Politiques, citoyens, acteurs de la ville, entrepreneurs : nous devons constamment réinterroger la signification du « vivre-ensemble ». Pour cela il est nécessaire de « faire ensemble ». Voilà un objectif qui peut être collectivement partagé.
Enfin, nous savons que les femmes assurent également une grande partie de la diversité des pratiques qui sont essentielles pour l’existence d’un urbanisme et d’une architecture de qualité. Agissant bien souvent dans l’ombre, elles conseillent les maîtres d’ouvrage, sensibilisent les plus jeunes, démocratisent l’architecture et sont de véritables atouts au service de nos territoires.
Je veux donc remercier et rendre hommage à toutes celles qui s’investissent loin des lumières mais qui éclairent la décision et ouvrent le regard sur notre environnement.
Biographie :
Christine Leconte – Présidente du Conseil régional de l’Ordre des architectes d’Ile-de-France
Christine Leconte est architecte-urbaniste. Diplômée en 2004 de l’Ecole Nationale Supérieure d’Architecture de Versailles, elle crée directement son agence au sortie des études. Ses centres d’intérêt l’amènent à travailler sur les relations entre grands territoires et ressources en eau. En parallèle de son agence, elle a exercé durant 8 années au CAUE de l’Essonne et s’attache à accompagner, informer et sensibiliser les élus pour aider au développement d’un urbanisme conscient de son environnement. Dans ces différentes missions, elle insiste sur l’analyse des sites, la place de l’homme dans le projet et sur la recherche des ressources locales permettant une approche raisonnée des projets.

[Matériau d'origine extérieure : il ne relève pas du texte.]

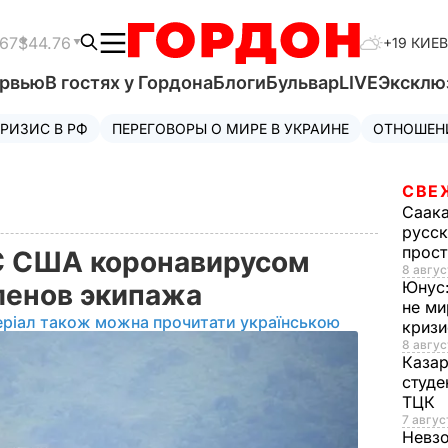
.67
$44.76
+19 КИЕВ
ервью
В гостях у Гордона
Блоги
Бульвар
LIVE
Эксклю
РИЗИС В РФ
ПЕРЕГОВОРЫ О МИРЕ В УКРАИНЕ
ОТНОШЕН
СВЕ
Саак
русск
прос
С США коронавирусом
8 авгус
Юнус
ленов экипажа
не ми
еріал також можна прочитати українською
криз
8 авгус
Каза
студе
ТЦК
7 авгус
Невз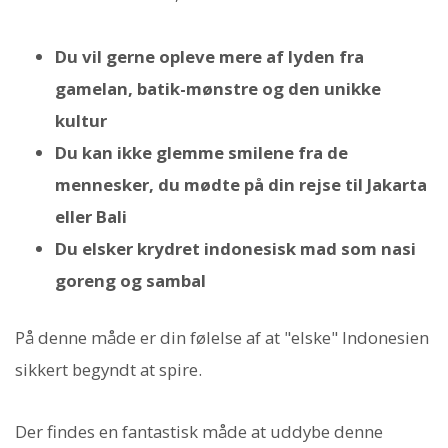
Du vil gerne opleve mere af lyden fra
gamelan, batik-mønstre og den unikke
kultur
Du kan ikke glemme smilene fra de
mennesker, du mødte på din rejse til Jakarta
eller Bali
Du elsker krydret indonesisk mad som nasi
goreng og sambal
På denne måde er din følelse af at "elske" Indonesien
sikkert begyndt at spire.
Der findes en fantastisk måde at uddybe denne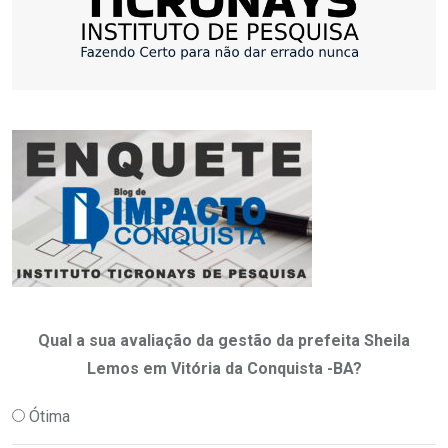
Qual a sua avaliação da gestão da prefeita Sheila
Lemos em Vitória da Conquista -BA?
Ótima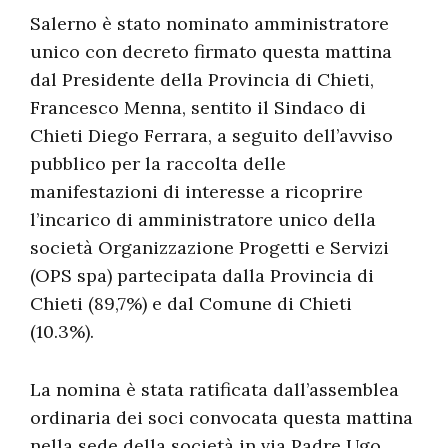
Salerno è stato nominato amministratore
unico con decreto firmato questa mattina
dal Presidente della Provincia di Chieti,
Francesco Menna, sentito il Sindaco di
Chieti Diego Ferrara, a seguito dell’avviso
pubblico per la raccolta delle
manifestazioni di interesse a ricoprire
l’incarico di amministratore unico della
società Organizzazione Progetti e Servizi
(OPS spa) partecipata dalla Provincia di
Chieti (89,7%) e dal Comune di Chieti
(10.3%).
La nomina è stata ratificata dall’assemblea
ordinaria dei soci convocata questa mattina
nella sede della società in via Padre Ugo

Élue depuis 2013 au Conseil régional de l’Ordre des architectes d’Île-de-France, elle y a exercé pendant quatre ans la fonction de Secrétaire générale du Bureau avant de devenir présidente en Octobre 2017.
Investie pour l’accompagnement et la reconnaissance de la qualité architecturale au bénéfice de tous, elle a contribué à porter la « Stratégie nationale pour l’Architecture » (2015) puis la préparation et l’examen de loi « Liberté de création, architecture et patrimoine » (2016), notamment sur les questions d’aménagement. Lauréate du Palmarès des jeunes urbanistes en 2010, elle est enseignante à l’ENSA de Versailles où elle enseigne le regard sur la ville contemporaine à travers les enjeux d’intérêt public touchant les jeunes professionnels. A 39 ans, elle est également experte auprès d’Europan France et vient d’être nommée Architecte-conseil de l’Etat auprès de la Drac Normandie.